Since being named CEO of Yahoo seven months ago, Marissa Mayer has consistently made the headlines. First, by taking over the helm while five-months pregnant. Second, by going back to work two weeks after giving birth. Third, by helping the fledgling company increase profits last year.
But the biggest headline yet might be about her new policy, announced last Friday, ending all telecommuting. In a memo, she stated: “To become the absolute best place to work, communication and collaboration will be important, so we need to be working side-by-side.”
Her announcement, not surprisingly, has been greeted by overwhelming outrage on the tech blogs and mommy blogs and in the business world – with the vast majority accusing Mayer of being inflexible, retrograde, and insensitive to work-life balance.
But there are a few folks out there who see Mayer’s new policy as smart business. John Sullivan is one of them. A professor of management at San Francisco State University, he’s also a human resources advisor who’s worked with Yahoo, Google, Apple, and nearly 200 other companies.
According to him, Yahoo’s move is not surprising given their competitors: “Not every firm needs to be a thorough innovator, but Yahoo does because its competition is Google and Apple, which are clearly innovators. So it’s not a trend, it’s they need to be innovative and it turns out that you just get more innovation when people meet and interact, stop and talk to each other, especially people who don’t normally work together.”

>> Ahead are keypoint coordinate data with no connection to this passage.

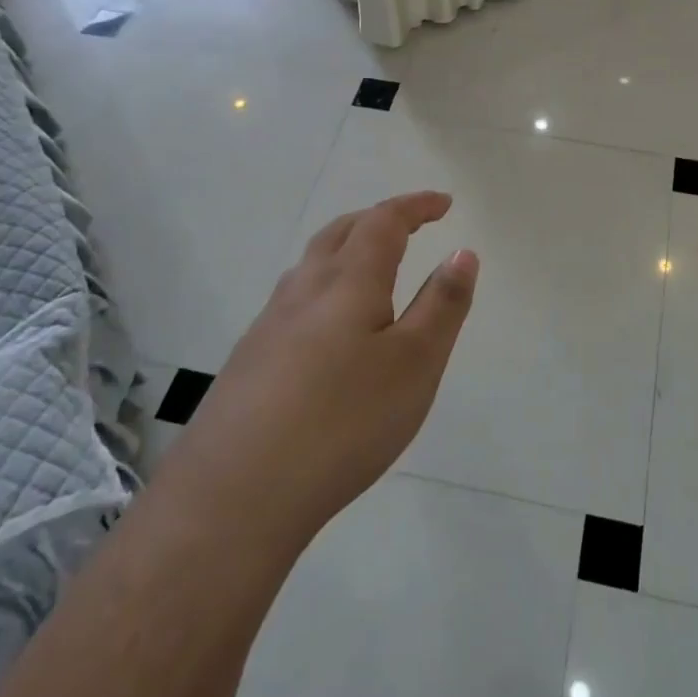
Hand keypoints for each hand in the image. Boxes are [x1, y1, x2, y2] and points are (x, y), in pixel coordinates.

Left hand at [180, 191, 478, 551]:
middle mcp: (303, 290)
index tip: (444, 203)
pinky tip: (328, 330)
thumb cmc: (344, 421)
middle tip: (409, 225)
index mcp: (348, 281)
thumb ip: (442, 304)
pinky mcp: (249, 360)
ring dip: (346, 250)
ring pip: (311, 265)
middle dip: (378, 219)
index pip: (384, 221)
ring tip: (370, 269)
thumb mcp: (415, 363)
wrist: (235, 493)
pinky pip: (295, 301)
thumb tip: (462, 251)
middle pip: (340, 232)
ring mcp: (269, 324)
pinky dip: (324, 288)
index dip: (415, 206)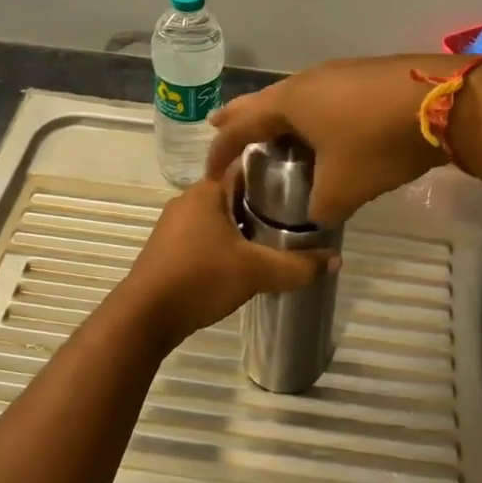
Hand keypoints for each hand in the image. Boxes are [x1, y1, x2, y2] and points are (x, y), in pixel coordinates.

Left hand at [118, 175, 334, 343]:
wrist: (145, 316)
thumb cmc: (200, 278)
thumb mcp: (256, 271)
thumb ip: (298, 266)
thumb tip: (336, 261)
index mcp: (207, 190)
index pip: (247, 166)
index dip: (276, 171)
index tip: (303, 180)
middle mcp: (189, 199)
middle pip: (235, 191)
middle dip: (264, 202)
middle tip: (298, 215)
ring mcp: (175, 224)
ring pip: (221, 215)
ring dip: (246, 224)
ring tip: (278, 238)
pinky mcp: (169, 248)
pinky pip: (206, 234)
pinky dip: (227, 241)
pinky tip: (245, 259)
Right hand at [206, 55, 456, 225]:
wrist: (446, 102)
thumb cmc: (379, 143)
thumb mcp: (344, 188)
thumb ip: (319, 208)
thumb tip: (315, 216)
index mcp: (290, 103)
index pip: (240, 126)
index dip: (221, 149)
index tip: (209, 170)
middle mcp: (308, 80)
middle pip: (263, 99)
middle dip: (240, 115)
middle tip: (218, 124)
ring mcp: (340, 72)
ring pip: (296, 94)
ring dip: (279, 113)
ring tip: (272, 126)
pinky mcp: (367, 73)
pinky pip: (323, 93)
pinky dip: (310, 110)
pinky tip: (324, 122)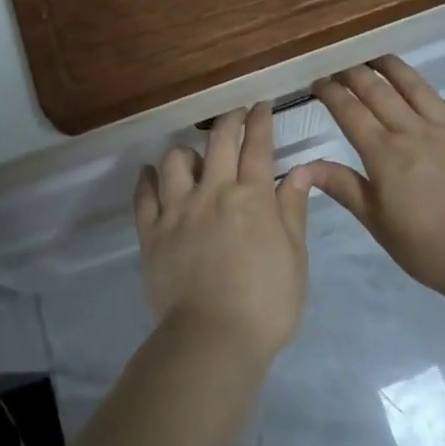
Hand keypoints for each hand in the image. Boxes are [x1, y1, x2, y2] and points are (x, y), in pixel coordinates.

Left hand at [134, 104, 314, 363]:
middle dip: (229, 120)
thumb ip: (293, 210)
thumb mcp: (295, 258)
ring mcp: (178, 209)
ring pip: (175, 160)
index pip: (257, 146)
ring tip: (193, 158)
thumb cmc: (266, 304)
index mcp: (252, 197)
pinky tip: (150, 173)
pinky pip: (144, 194)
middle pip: (219, 142)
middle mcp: (213, 192)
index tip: (261, 105)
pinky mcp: (151, 231)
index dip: (260, 121)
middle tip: (236, 113)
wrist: (213, 339)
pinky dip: (147, 179)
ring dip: (187, 151)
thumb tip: (300, 171)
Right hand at [304, 57, 444, 302]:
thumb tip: (300, 166)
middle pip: (379, 91)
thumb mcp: (378, 223)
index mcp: (385, 153)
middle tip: (342, 64)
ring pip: (418, 88)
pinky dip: (444, 101)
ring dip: (395, 69)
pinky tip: (440, 104)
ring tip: (380, 59)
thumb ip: (343, 187)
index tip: (317, 81)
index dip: (331, 92)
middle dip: (355, 73)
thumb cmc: (430, 249)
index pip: (350, 111)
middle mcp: (415, 131)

Sullivan says that Mayer’s approach is not an emotional one, rather it’s based in scientific research that supports the notion that telecommuting stifles innovation. According to to him, Mayer’s decision can be interpreted as family-friendly in some ways: “This company is going to go down and everyone is going to lose their job. So the focus needs to be on the shareholders and if it’s on women and children, it should be those women and children, because everyone’s going to lose their job if Yahoo doesn’t straighten this out.”